• _TASK GOAL_
Write out the lines of the listing, starting at its very first line and ending at the line that contains "skladem 1 ks". Include both of those lines.

• _RECORDS FOR THIS TASK_

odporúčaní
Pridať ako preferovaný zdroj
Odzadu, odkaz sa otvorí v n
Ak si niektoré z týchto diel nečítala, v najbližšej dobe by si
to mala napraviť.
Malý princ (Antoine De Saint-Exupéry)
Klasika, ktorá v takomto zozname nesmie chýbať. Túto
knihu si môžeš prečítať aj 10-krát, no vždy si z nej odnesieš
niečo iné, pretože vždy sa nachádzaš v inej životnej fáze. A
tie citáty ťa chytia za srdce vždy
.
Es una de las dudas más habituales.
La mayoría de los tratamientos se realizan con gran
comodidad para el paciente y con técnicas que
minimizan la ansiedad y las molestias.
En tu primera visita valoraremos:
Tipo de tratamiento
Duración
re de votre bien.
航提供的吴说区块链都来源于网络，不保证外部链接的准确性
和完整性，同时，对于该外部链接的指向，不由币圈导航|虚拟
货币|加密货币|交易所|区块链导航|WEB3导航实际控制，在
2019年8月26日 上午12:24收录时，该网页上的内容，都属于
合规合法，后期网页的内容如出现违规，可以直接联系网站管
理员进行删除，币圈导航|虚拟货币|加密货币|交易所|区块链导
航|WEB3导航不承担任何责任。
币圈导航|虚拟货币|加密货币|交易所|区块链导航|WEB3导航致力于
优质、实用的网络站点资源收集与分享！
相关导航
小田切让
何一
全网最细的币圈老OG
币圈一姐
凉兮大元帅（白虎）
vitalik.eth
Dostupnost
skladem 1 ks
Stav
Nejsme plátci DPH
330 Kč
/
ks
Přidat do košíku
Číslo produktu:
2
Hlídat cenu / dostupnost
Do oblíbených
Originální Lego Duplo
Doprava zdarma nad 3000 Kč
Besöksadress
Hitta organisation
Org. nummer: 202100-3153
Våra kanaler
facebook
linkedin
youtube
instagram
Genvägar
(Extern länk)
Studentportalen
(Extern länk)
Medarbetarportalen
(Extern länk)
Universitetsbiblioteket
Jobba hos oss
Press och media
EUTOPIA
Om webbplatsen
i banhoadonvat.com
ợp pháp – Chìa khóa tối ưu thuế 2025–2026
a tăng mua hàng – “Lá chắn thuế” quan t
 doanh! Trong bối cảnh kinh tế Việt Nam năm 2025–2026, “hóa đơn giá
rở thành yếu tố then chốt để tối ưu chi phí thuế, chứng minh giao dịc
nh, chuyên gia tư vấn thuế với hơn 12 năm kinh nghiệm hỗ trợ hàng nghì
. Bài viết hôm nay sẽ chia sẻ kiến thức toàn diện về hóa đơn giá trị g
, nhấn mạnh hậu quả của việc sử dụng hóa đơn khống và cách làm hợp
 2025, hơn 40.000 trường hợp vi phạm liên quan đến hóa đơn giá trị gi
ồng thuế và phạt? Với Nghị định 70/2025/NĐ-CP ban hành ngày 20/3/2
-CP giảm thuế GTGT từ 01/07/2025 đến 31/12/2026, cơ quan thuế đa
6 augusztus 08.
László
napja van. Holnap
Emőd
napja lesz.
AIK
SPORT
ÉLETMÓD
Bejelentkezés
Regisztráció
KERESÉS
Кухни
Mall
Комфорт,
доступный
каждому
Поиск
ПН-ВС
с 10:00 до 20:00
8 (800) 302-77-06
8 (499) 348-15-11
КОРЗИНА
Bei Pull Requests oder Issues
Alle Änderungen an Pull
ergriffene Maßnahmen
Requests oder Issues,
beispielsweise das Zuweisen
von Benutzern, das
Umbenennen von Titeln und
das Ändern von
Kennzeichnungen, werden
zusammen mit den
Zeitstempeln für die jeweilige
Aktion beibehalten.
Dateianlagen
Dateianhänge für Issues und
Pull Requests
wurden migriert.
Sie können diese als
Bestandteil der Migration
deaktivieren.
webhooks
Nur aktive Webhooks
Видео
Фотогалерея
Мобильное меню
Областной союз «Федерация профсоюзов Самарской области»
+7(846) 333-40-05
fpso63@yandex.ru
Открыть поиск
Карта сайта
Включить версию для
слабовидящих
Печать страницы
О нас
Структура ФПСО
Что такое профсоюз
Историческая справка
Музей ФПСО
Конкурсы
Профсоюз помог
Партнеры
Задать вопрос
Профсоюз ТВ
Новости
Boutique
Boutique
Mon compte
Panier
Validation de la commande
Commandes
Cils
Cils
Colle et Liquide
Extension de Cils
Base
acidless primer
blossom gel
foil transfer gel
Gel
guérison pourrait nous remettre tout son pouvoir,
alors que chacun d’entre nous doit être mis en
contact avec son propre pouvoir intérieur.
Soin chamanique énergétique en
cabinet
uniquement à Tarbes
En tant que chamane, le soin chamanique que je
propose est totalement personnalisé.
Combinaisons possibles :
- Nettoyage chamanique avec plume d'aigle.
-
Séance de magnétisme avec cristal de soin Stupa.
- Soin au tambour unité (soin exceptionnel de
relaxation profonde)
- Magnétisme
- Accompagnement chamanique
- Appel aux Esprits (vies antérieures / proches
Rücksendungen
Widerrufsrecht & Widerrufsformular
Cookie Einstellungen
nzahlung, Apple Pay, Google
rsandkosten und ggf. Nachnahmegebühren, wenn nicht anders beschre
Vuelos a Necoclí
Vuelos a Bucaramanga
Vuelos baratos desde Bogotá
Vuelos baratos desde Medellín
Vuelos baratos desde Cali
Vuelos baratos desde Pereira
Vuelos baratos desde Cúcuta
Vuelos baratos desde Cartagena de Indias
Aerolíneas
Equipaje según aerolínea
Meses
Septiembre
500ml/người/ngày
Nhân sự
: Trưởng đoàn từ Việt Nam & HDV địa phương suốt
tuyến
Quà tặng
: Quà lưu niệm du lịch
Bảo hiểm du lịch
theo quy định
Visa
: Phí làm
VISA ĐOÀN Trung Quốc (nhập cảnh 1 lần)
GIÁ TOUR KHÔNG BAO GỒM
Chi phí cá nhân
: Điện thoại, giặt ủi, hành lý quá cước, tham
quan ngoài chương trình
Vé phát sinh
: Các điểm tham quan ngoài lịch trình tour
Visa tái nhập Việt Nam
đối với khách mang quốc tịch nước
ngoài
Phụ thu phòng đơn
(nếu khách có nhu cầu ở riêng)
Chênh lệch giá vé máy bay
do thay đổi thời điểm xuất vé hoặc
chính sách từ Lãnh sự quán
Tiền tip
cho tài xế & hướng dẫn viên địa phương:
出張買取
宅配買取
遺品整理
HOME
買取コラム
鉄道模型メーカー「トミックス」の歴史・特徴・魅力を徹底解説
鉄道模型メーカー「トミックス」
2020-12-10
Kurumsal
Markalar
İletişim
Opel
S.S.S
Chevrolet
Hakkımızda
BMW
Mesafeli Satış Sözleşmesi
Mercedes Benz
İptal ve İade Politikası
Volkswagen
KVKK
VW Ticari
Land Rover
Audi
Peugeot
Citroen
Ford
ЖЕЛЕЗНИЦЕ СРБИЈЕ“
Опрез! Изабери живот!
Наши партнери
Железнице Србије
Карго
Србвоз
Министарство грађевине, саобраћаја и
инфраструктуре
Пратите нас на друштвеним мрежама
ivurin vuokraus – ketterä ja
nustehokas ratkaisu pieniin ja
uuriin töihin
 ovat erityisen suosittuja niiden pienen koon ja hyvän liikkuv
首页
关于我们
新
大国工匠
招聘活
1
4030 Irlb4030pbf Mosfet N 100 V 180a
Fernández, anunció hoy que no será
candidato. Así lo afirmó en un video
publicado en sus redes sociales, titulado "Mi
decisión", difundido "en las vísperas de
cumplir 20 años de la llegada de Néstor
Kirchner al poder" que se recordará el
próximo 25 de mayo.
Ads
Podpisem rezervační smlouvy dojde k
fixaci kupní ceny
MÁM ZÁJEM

• _EXERCISE RESULT_
odporúčaní
Pridať ako preferovaný zdroj
Odzadu, odkaz sa otvorí v n
Ak si niektoré z týchto diel nečítala, v najbližšej dobe by si
to mala napraviť.
Malý princ (Antoine De Saint-Exupéry)
Klasika, ktorá v takomto zozname nesmie chýbať. Túto
knihu si môžeš prečítať aj 10-krát, no vždy si z nej odnesieš
niečo iné, pretože vždy sa nachádzaš v inej životnej fáze. A
tie citáty ťa chytia za srdce vždy
.
Es una de las dudas más habituales.
La mayoría de los tratamientos se realizan con gran
comodidad para el paciente y con técnicas que
minimizan la ansiedad y las molestias.
En tu primera visita valoraremos:
Tipo de tratamiento
Duración
re de votre bien.
航提供的吴说区块链都来源于网络，不保证外部链接的准确性
和完整性，同时，对于该外部链接的指向，不由币圈导航|虚拟
货币|加密货币|交易所|区块链导航|WEB3导航实际控制，在
2019年8月26日 上午12:24收录时，该网页上的内容，都属于
合规合法，后期网页的内容如出现违规，可以直接联系网站管
理员进行删除，币圈导航|虚拟货币|加密货币|交易所|区块链导
航|WEB3导航不承担任何责任。
币圈导航|虚拟货币|加密货币|交易所|区块链导航|WEB3导航致力于
优质、实用的网络站点资源收集与分享！
相关导航
小田切让
何一
全网最细的币圈老OG
币圈一姐
凉兮大元帅（白虎）
vitalik.eth
Dostupnost
skladem 1 ks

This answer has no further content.